But major international sporting events don’t just attract investment. They attract risk. And most organizations’ third-party diligence isn’t built to catch it.

What Traditional Third-Party Diligence Misses

When your organization evaluates a new commercial partner, your due diligence process likely covers the basics: financial health, legal standing, sanctions screening, and regulatory compliance. That work matters. But it answers questions about the entity. not about the people behind it.

Who actually controls this company? Do the beneficial owners have undisclosed affiliations? Are there relationships in the background that your financial and legal review won’t surface?

This is the human layer of due diligence. And for many organizations, it remains a blind spot.

What Qatar 2022 Taught Us About Partnership Risk

The 2022 World Cup in Qatar offers instructive examples of why that blind spot is costly.

Investigative reporting revealed that hundreds of millions of dollars in payments flowed through structures that obscured who was ultimately receiving them and why. The Times reported on $880 million in payments connected to World Cup-related dealings, raising questions about beneficial ownership and the true nature of the relationships involved. NPR’s reporting documented the broader pattern of opaque financial arrangements that surrounded the tournament’s development.

What the public record shows is that sophisticated commercial structures, which appear clean on paper, can conceal relationships and arrangements that create material legal and reputational exposure for partners who didn’t look closely enough.

For US-headquartered companies, the stakes are particularly high. The Foreign Corrupt Practices Act (FCPA) holds organizations accountable for what they should have known about the people they do business with. “We ran a sanctions screen” is not a defense when red flags were present and the human layer went uninvestigated.

The Human Layer in Third-Party Diligence

Financial and legal due diligence providers are good at what they do. But their work is largely document-driven and entity-focused. They verify what’s on the surface.

Human-layer due diligence asks a different set of questions:

  • Who are the actual decision-makers and beneficial owners behind this entity?
  • Do any of them have undisclosed relationships with government officials, sanctioned parties, or adverse actors?
  • Are there behavioral signals, across open sources, public records, and the broader digital environment, that suggest risk the paperwork doesn’t reflect?

These questions require analyst-led investigation, not just database checks. They require the ability to move from an entity to the people behind it, and from those people to their full range of associations and activities.

The World Cup Is a Reminder, Not the Exception

While the 2026 FIFA World Cup has created a concentrated moment of high-value commercial activity involving a large number of unfamiliar counterparties, every major partnership carries some version of this risk. Cross-border deals, newly formed entities, intermediary structures, and fast-moving commercial relationships all create conditions where the human layer is easy to overlook, and where the consequences of overlooking it can be severe. The question isn’t just who you’re doing business with at a sporting event. It’s who you’re doing business with, full stop.

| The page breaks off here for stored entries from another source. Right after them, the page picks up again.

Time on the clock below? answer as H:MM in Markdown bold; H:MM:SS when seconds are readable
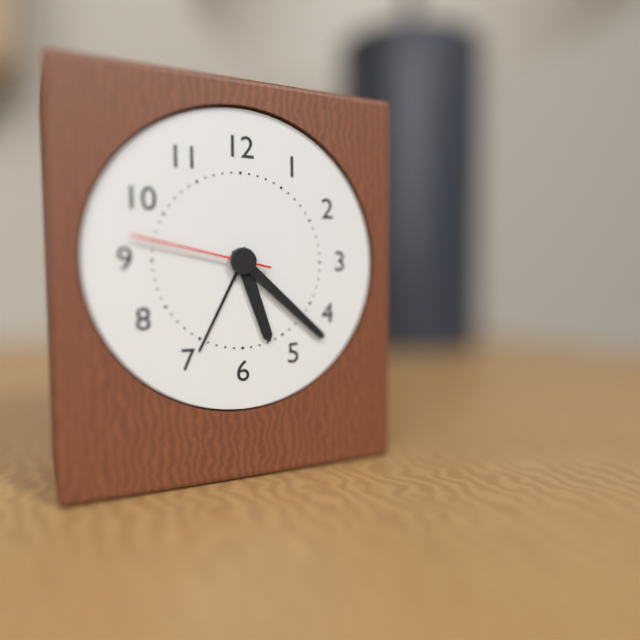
**5:22:47**
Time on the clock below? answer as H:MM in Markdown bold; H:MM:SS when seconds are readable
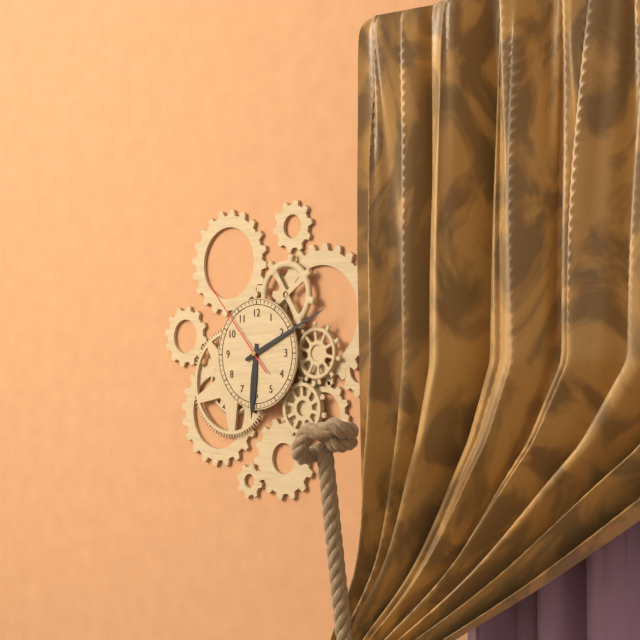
**6:11:53**
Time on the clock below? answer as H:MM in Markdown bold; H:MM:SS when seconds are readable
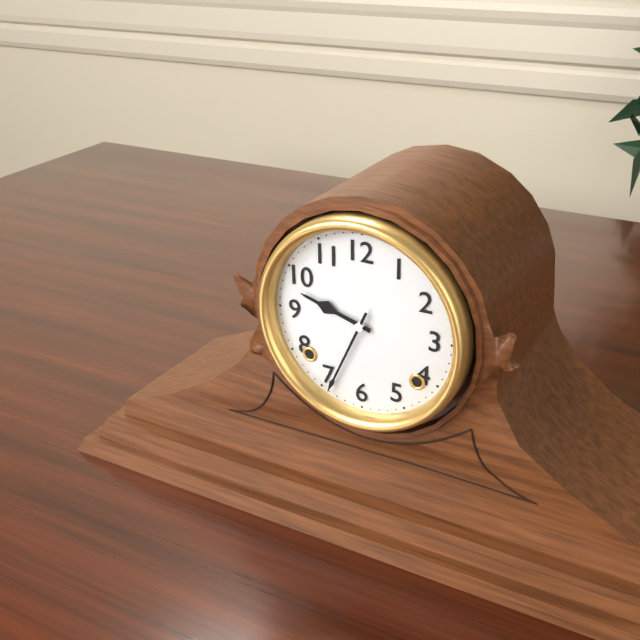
**9:34**
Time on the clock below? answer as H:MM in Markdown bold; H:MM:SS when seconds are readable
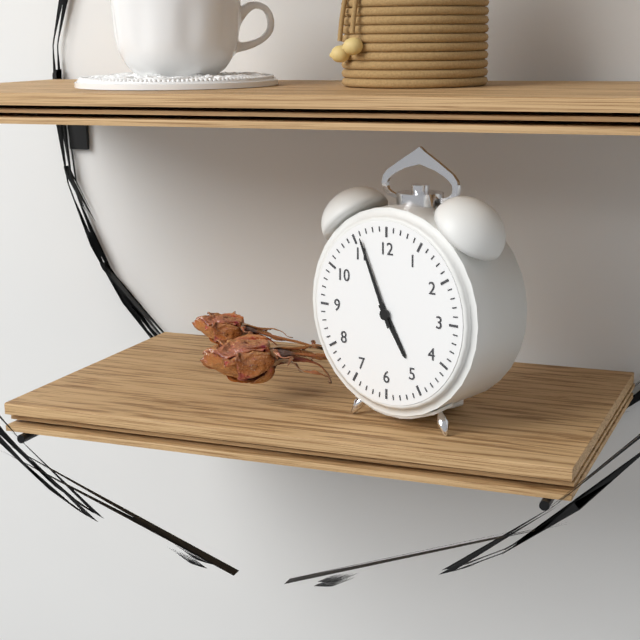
**4:56**
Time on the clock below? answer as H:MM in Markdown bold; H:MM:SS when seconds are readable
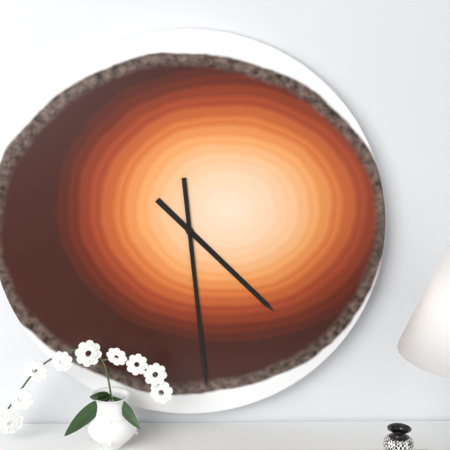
**4:29**
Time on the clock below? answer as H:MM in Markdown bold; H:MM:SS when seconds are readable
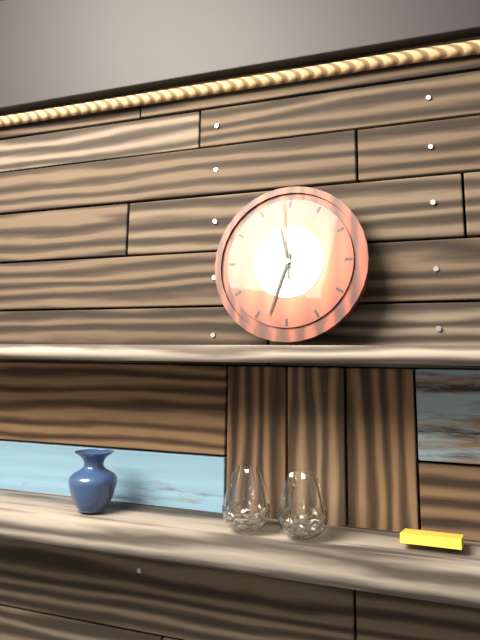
**11:33:59**
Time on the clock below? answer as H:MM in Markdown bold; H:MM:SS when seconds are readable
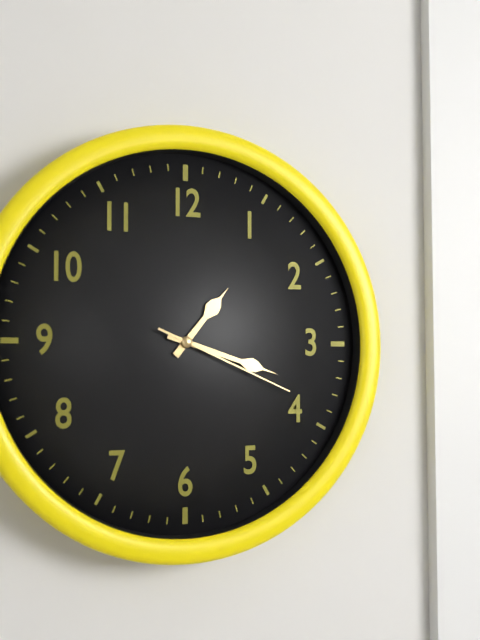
**1:18:19**
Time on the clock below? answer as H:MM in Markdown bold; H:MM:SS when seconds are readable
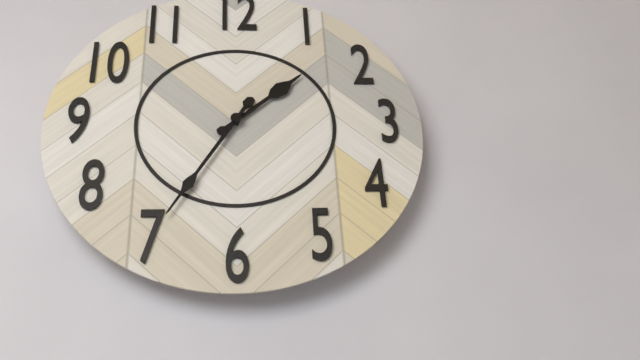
**1:35**
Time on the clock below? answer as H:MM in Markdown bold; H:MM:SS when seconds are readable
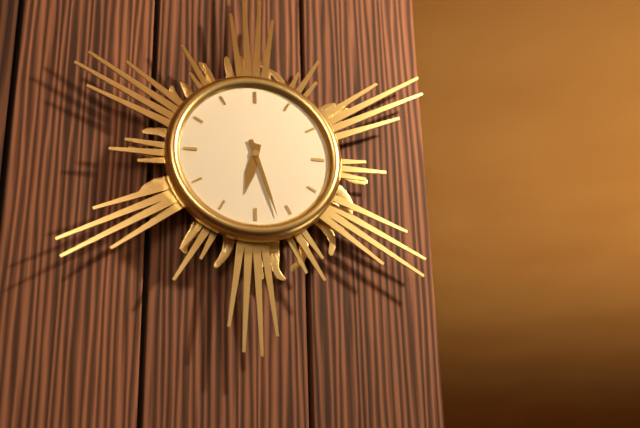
**6:27**
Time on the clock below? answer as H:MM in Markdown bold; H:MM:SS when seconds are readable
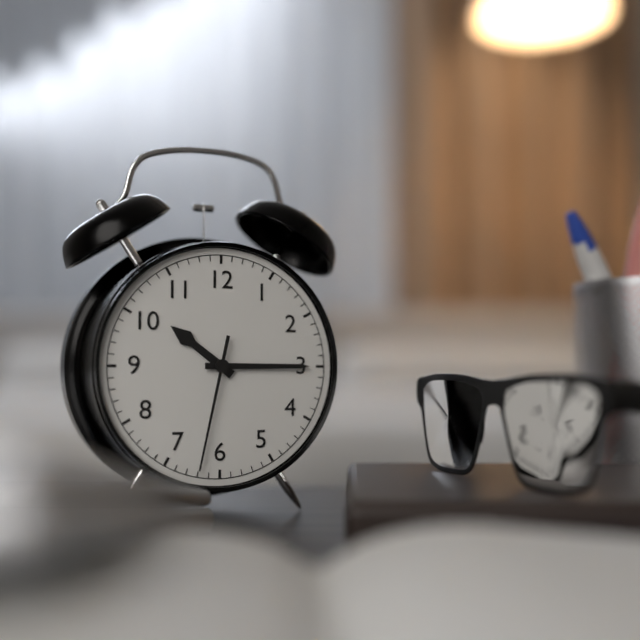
**10:15:32**
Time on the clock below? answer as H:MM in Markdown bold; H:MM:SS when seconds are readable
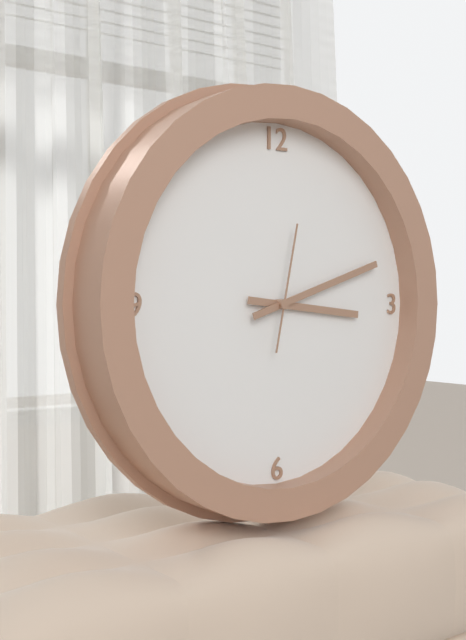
**3:12:02**
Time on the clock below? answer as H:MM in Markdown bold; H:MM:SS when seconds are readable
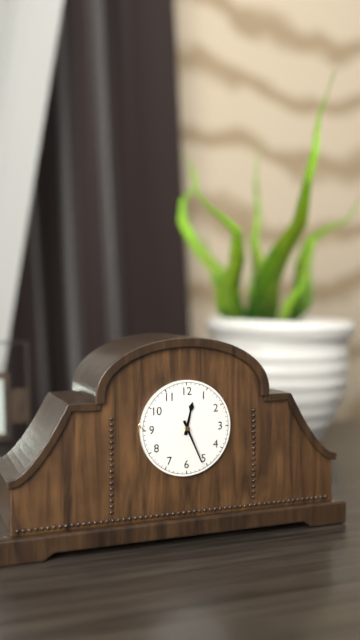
**12:26**
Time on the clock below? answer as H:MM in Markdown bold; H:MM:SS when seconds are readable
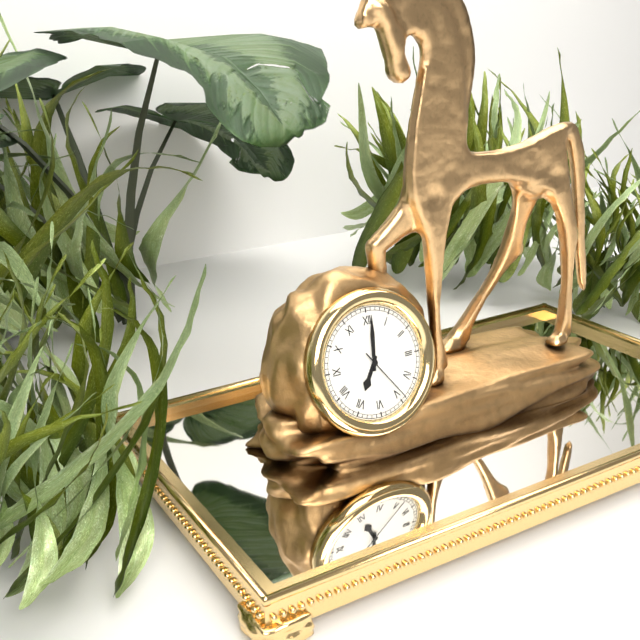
**7:01:24**
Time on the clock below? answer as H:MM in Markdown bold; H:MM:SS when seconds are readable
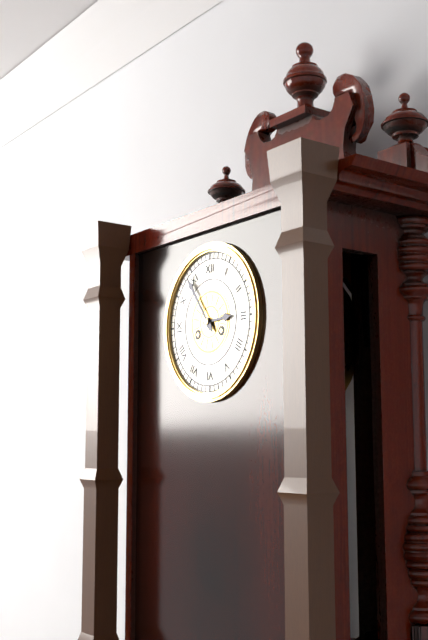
**2:54**
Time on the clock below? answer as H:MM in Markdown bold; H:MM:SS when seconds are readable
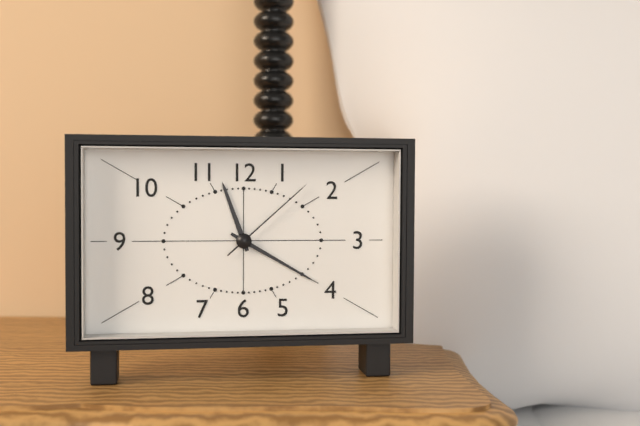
**11:20:08**
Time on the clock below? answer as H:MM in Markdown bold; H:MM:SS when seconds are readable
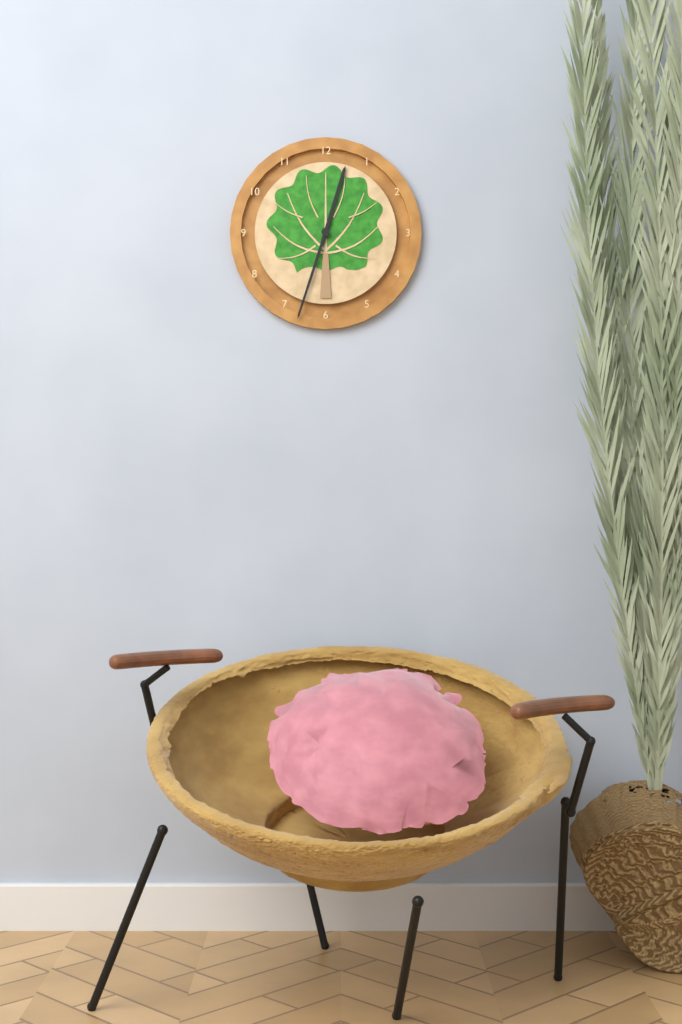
**12:33**
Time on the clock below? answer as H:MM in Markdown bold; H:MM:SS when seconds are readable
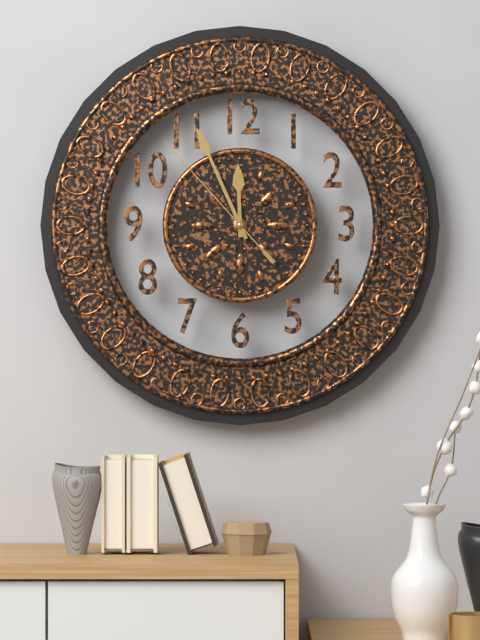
**11:56:53**
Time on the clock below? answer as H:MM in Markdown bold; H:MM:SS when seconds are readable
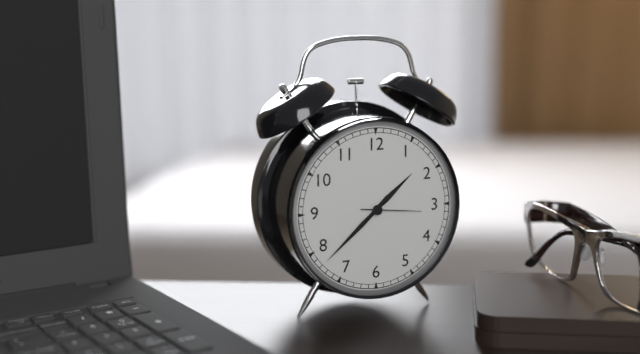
**1:38:16**
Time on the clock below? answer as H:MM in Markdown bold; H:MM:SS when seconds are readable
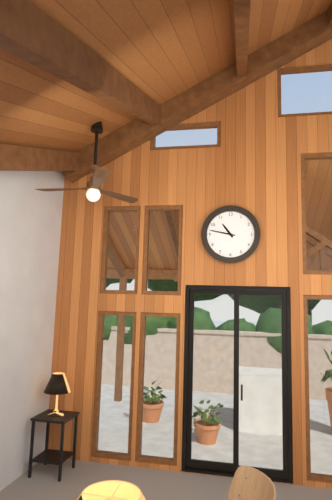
**10:47**
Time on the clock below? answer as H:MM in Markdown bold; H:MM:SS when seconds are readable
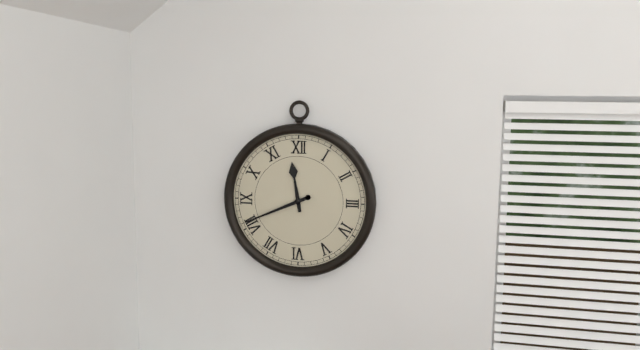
**11:41**
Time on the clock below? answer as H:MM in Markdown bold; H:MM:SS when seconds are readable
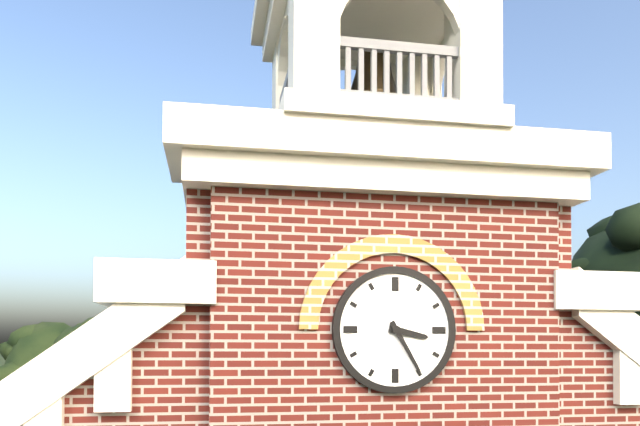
**3:25**
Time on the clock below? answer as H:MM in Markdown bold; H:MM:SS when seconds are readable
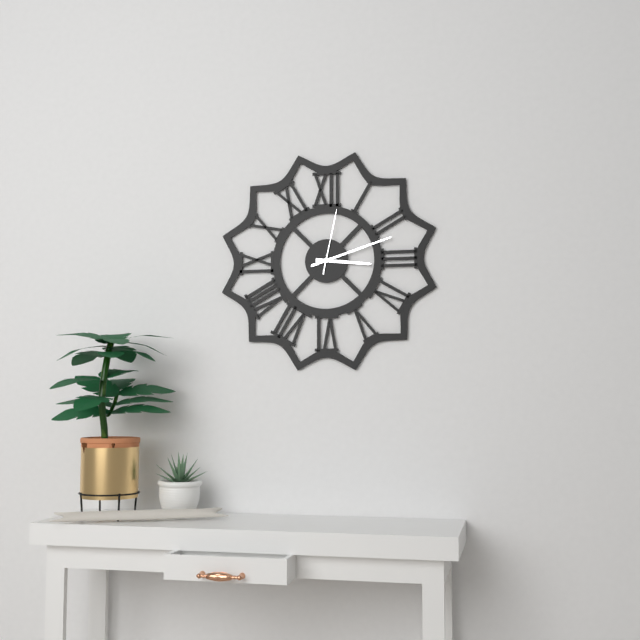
**3:12:02**
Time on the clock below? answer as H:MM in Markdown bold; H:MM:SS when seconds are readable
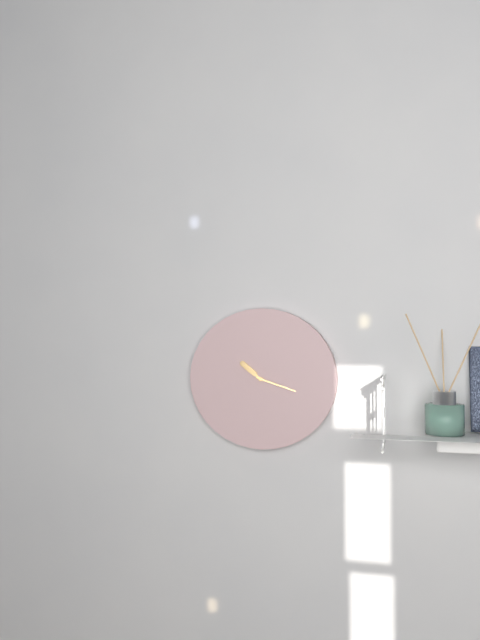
**10:18**
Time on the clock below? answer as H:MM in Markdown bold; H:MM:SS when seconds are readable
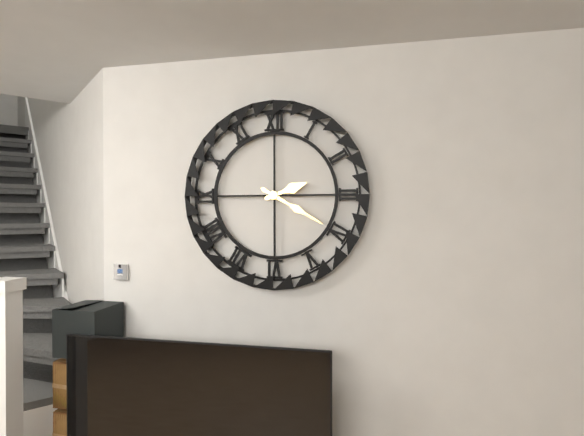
**2:20**
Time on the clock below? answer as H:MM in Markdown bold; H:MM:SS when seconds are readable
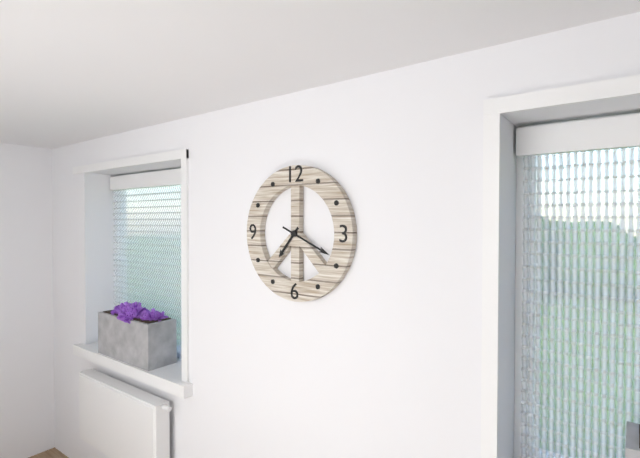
**7:19**
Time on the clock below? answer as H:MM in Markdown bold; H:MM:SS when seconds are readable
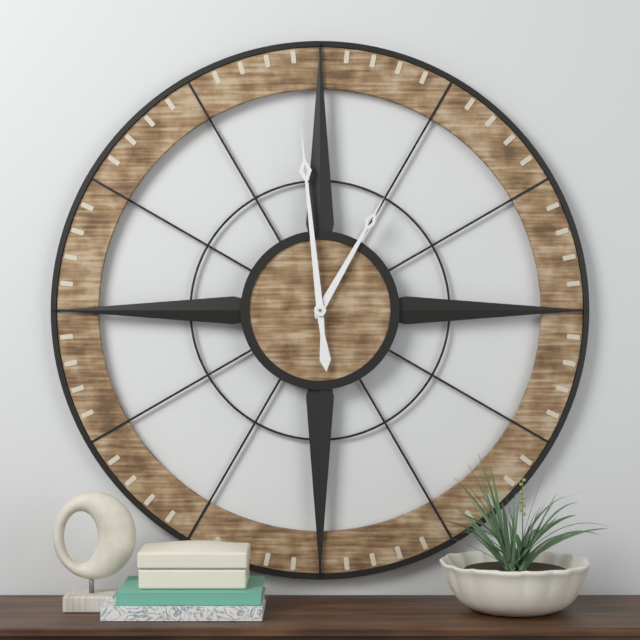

High-profile events simply make the stakes more visible. The underlying discipline, of knowing who is actually behind an entity before you commit, applies to every significant third-party relationship your organization enters.

Know Who’s Behind the Entity

Nisos delivers the human intelligence layer that financial and legal due diligence doesn’t cover — fast, rigorous, and defensible enough to take to your board or your regulator.

If your organization is evaluating partnerships, whether tied to a major international event or as part of your standard third-party risk program, we can help you see what standard due diligence doesn’t show you.

Explore Nisos Third-Party Intelligence Solutions

Nisos investigations use only publicly and commercially available information. Our findings are designed to be accurate, sourced, and defensible – intelligence you can act on with confidence.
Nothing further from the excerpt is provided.